Au lieux de ça, dans ce pays, quand vous chutez, on ne vous prend rien tout de suite, mais lentement et sûrement au fil des jugements des tribunaux, on  vous prend qui ceci, qui cela. Vous vivez en permanence dans l’incertitude. Et si vous avez de la chance, vous pouvez vous relever, mais en titubant. Vous n’êtes jamais à l’abri d’une saisie ou de quelque chose que vous n’aviez pas pris en compte.

Je le sais, je l’ai vécu.

On veut protéger l’emprunteur contre lui-même et l’emprunté contre l’emprunteur…

On fini par ne protéger personne. La culture du risque n’existe alors plus. Les forces qui agissent pour tendre vers l’équilibre n’existent plus, et tout le monde est perdant.

Actuellement, notre société n’est pas libre et l’est de moins en moins. Je n’ai plus le droit de faire une blague sur les juifs ou les homosexuels sans qu’immédiatement on me regarde courroucé. J’écoutais avec plaisir un sketch de Pierre Desproges qui n’a pas encore été attaqué par une quelconque association uniquement parce que Desproges est un monstre sacré.

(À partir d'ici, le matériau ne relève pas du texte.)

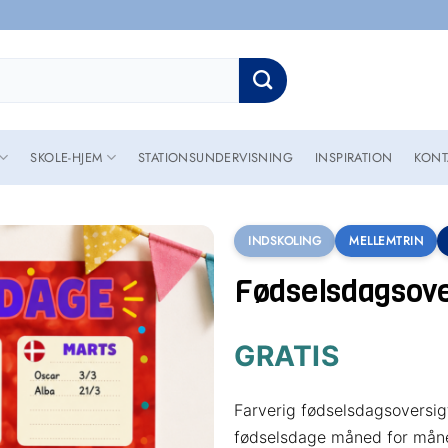
SKOLE-HJEM
STATIONSUNDERVISNING
INSPIRATION
KONT
INDSKOLING
MELLEMTRIN
Fødselsdagsover
GRATIS
Farverig fødselsdagsoversigt
fødselsdage måned for måned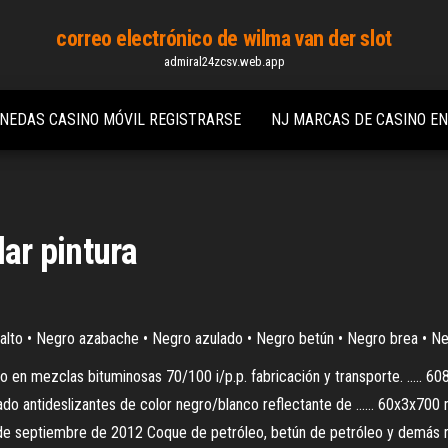
correo electrónico de wilma van der slot
admiral24zcsv.web.app
NEDAS CASINO MÓVIL REGISTRARSE
NJ MARCAS DE CASINO EN
lar pintura
alto • Negro azabache • Negro azulado • Negro betún • Negro brea • Negro
n mezclas bituminosas 70/100 i/p.p. fabricación y transporte. ..... 608, 
izado antideslizantes de color negro/blanco reflectante de ...... 60x3x70
e septiembre de 2012 Coque de petróleo, betún de petróleo y demás resi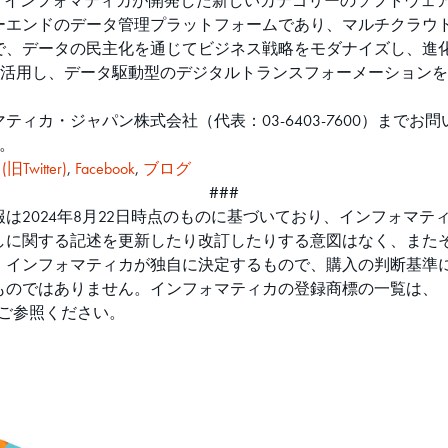
ィカが開発した新しいカテゴリーのソフトウェア「Informatica Intel
たエンドツーエンドのデータ管理プラットフォームであり、マルチク
データの民主化を通じてビジネス戦略をモダナイズし、進化させます
を活用し、データ駆動型のデジタルトランスフォーメーション
ィカ・ジャパン株式会社（代表：03-6403-7600）までお
。
 (旧Twitter)
,
Facebook
,
ブログ
###
は2024年8月22日時点のものに基づいており、インフォマ
しに関する記述を更新したり改訂したりする意図はなく、また
、インフォマティカが独自に決定するもので、購入の判断基準
ものではありません。インフォマティカの登録商標の一覧は、
ご参照ください。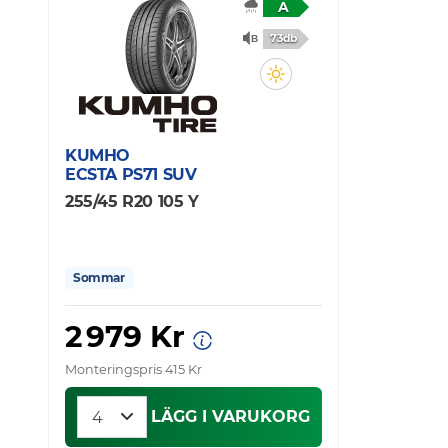
A
73db
KUMHO
ECSTA PS71 SUV
255/45 R20 105 Y
Sommar
2 979 Kr
Monteringspris 415 Kr
LÄGG I VARUKORG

Les Juifs by pierredesproges

Mais dire ce sketch est maintenant impensable de nos jours ! On ne peut plus le dire.

Vous appelez ça être libre vous ? Pas moi.

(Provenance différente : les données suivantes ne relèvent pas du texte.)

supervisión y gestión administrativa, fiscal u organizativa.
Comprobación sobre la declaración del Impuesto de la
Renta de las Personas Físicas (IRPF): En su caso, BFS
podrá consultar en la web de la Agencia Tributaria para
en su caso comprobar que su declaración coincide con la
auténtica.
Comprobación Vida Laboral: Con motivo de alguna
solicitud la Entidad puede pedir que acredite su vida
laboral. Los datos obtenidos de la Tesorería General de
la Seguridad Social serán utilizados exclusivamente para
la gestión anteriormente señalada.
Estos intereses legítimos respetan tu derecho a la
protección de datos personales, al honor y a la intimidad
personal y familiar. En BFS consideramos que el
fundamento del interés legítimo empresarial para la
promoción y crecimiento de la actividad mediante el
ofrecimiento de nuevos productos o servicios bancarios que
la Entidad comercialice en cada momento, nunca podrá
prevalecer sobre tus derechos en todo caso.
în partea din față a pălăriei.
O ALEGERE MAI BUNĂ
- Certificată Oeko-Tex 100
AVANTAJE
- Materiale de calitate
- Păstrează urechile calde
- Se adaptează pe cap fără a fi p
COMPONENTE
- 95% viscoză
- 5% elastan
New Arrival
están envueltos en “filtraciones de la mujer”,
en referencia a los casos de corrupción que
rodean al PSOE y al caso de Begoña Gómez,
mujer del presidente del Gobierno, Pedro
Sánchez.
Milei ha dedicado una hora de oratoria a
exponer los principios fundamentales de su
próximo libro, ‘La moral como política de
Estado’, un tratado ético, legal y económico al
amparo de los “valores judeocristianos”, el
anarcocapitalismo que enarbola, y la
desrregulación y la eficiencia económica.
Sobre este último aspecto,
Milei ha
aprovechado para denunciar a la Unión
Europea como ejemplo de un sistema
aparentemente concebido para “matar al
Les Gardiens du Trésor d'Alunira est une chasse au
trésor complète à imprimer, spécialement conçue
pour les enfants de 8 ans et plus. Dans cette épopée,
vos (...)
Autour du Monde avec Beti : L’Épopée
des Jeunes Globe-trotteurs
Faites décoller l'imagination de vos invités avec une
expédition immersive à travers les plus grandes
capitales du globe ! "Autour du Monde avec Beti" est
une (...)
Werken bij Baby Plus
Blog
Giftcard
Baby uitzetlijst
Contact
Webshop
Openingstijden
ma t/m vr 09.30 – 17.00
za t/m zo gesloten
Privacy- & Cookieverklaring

Être libéral par philosophie implique que parfois, on doit laisser les extrêmes s’exprimer, mais s’ils prônent la suppression des libertés. Et réciproquement, si d’aucun est « anti-libéral » c’est qu’il est par nature contre la liberté.

Le plus dur quand on se converti au libéralisme n’est pas de le dire en public (quoique). C’est surtout d’accepter que nous n’avons de contrôle sur rien et qu’il faut accepter que ses idées, ses projets, ses actions obéissent à la loi des marchés car ce qui est la base du libéralisme c’est la liberté, et cette idée déplaît à beaucoup qui pensent qu’ils doivent contraindre le monde à leur idées, leurs projets, leurs actions.

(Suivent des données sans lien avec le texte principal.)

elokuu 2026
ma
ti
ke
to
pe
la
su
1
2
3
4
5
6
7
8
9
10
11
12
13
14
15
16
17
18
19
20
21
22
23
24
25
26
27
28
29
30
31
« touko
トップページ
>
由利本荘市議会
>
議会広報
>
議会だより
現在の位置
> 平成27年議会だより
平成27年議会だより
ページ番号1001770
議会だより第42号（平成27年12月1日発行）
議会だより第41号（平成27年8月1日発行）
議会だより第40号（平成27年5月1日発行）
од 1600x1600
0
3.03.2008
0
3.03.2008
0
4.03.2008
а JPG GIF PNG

La société humaine est un système chaotique auto-stable. Si vous proposez quelque chose qui n’aura pas de réponse du marché, alors inutile d’insister trop longtemps.

C’est valable pour toute chose. Ce sont les lois sur la protection des « plus faibles » qui est la cause de la déchéance des plus faibles.

Et si vous pensez que le plus faible ne pourra jamais rien faire contre les plus forts, essayez de dormir avec un moustique…

Les dinosaures étaient les plus forts, mais ils ont disparu.  Dans les années 1960, tout le monde pensait qu’IBM allait dominer le marché de l’informatique, dans les années 90 que Microsoft allait écraser le marché du PC et qu’Apple allait disparaître… Rien n’a été plus faux.

Même les monopoles disparaissent avec le temps. Si l’URSS a fini par disparaître, c’est que sur la marché de la politique, le collectivisme ne répondait pas à un besoin. Si le collectivisme était à ce point bon pour nous, nous serions tous communistes, et c’est très loin d’être le cas.

Les Hommes doivent être libre et répondre librement à des stimulus eux-mêmes librement mis en place.

Et je suis prêt à mourir en défendant cette idée.